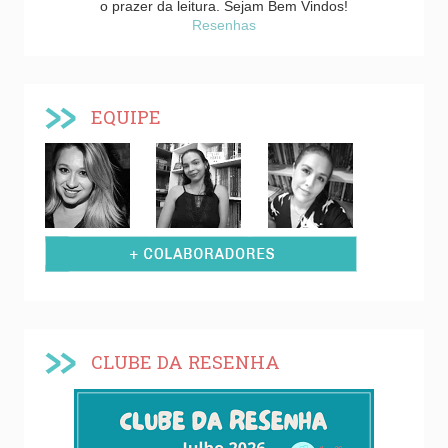
o prazer da leitura. Sejam Bem Vindos!
Resenhas
EQUIPE
CLUBE DA RESENHA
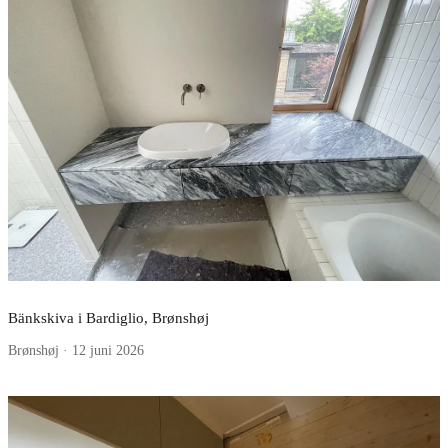
Bänkskiva i Bardiglio, Brønshøj
Brønshøj · 12 juni 2026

....

Work task: Each record should be quoted exactly, with the images omitted.

Task result:
o prazer da leitura. Sejam Bem Vindos!
Resenhas
EQUIPE
CLUBE DA RESENHA
Bänkskiva i Bardiglio, Brønshøj
Brønshøj · 12 juni 2026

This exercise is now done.